Iyad Sarraj, a Palestinian psychiatrist and human rights activist in the Gaza Strip, described the turmoil as “a serious situation.”
“But the Palestinian people will not opt for civil war. Rather, this is the first stage of general collapse for the PA,” he said, referring to the Palestinian Authority.
The divisions have pitted factions against one another, sometimes violently. Many in Nablus suspect that Shaka’s brother was killed by a Fatah gunman as a way to send a message to the mayor, a Fatah stalwart with ties to Arafat.
The mayor says he thinks he knows who carried out the slaying, but he declines to name anyone publicly.
“When the right time comes, I’ll bring them to justice,” he said. “Whenever we have law and order.”
It may be a long wait. Set between dramatic ridges in the northern West Bank, Nablus long has been known as a tough town, although it is also the business capital and home to the Palestinian stock exchange. Armed cells for years sprouted from the Balata refugee camp and the mazelike casbah, the old city section that is now a frequent site for Israeli military raids.
But residents and officials say law and order has disappeared during the 41-month Palestinian uprising. Much of the blame, they say, rests with Israel and its frequent military incursions to arrest suspected militants or demolish the homes of suicide bombers.
The raids and closures have throttled commerce and created an atmosphere of anarchy that plays into the hands of armed thugs, the officials argue. Under Israeli orders, Palestinian police in Nablus and most West Bank cities are not allowed to carry weapons.
“The Israelis also take the responsibility because they’re not allowing the security forces to do their work,” Deputy Mayor Adnan O. Derhalli said.
The police are an unimposing presence on the streets of Nablus. Officer Omar Ishdieyeh stood in front of the police station on a recent day, his hatband cinched by staples. Black stitching betrayed a rough repair job on his royal-blue uniform pants.
Ishdieyeh, who walks five miles past Israeli checkpoints to get from his village to work in Nablus each day, said officers started wearing their uniforms two weeks ago in defiance of an Israeli order.
“If an army jeep comes, we try to disappear quickly,” he said.

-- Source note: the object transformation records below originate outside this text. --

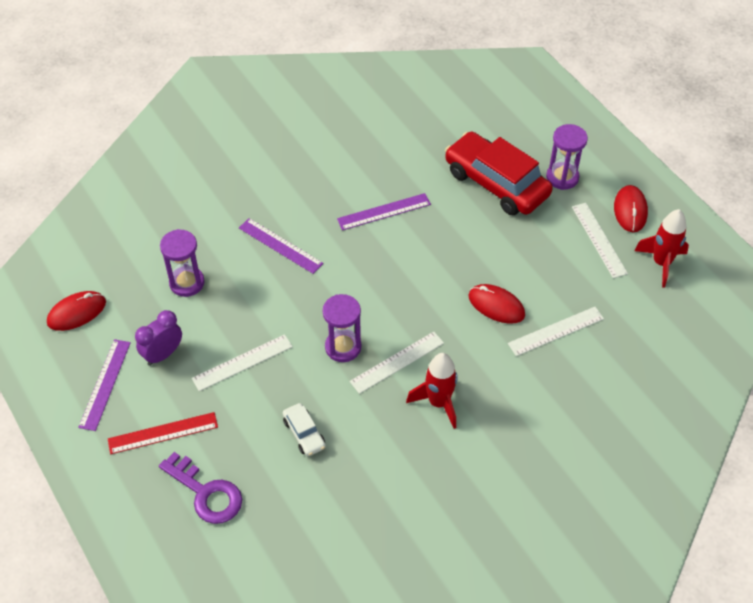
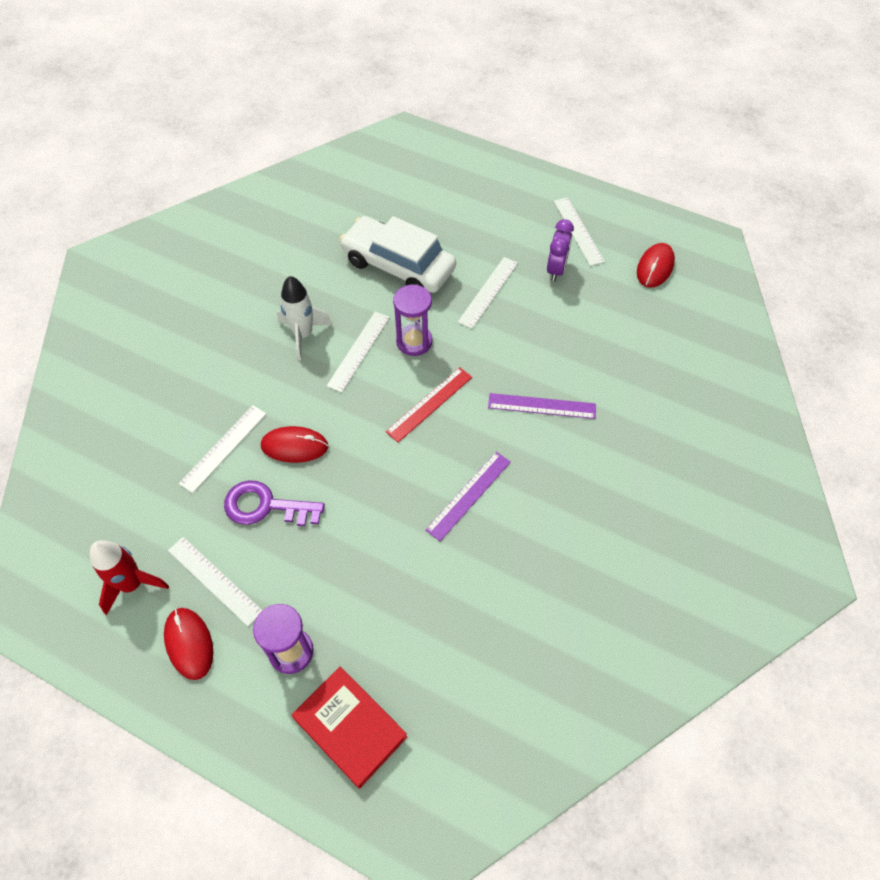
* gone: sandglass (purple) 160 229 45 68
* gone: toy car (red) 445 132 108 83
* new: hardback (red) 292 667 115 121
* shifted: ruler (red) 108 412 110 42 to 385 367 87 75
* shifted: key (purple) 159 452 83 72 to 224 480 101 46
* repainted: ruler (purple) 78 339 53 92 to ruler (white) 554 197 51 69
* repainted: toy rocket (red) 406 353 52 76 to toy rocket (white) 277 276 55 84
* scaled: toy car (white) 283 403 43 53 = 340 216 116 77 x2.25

An Israeli army spokesman denied that Palestinian police in Nablus were barred from wearing uniforms, but said they were prohibited from carrying weapons.
Shared Exasperation
Ishdieyeh said he and his colleagues had managed recently to cut petty crime, such as car break-ins. He said he sympathized with exasperated residents.
“We do our best. The people support us, and they want us to create order,” he said. “We have to do it.”
There is no point in appealing to police when gunmen order businessmen to close their shops during the funerals of militants, merchants complain. No one can stop the armed men when they point their rifles in the air and open fire.
“Could a policeman or some kind of security man stop them and tell them they cannot do this?” asked optician Hilal Tuffaha, voicing common frustration.
Mayor Shaka said he planned to make good on his resignation unless the Palestinian Authority quickly found a way to impose order. The Palestinian National Security Council, the top law-enforcement panel, of which he is a member, met with the government’s Cabinet last week to come up with ideas.
“We have two months to see what’s going to happen,” Shaka said. “Up to this moment, I don’t see anything on the ground.”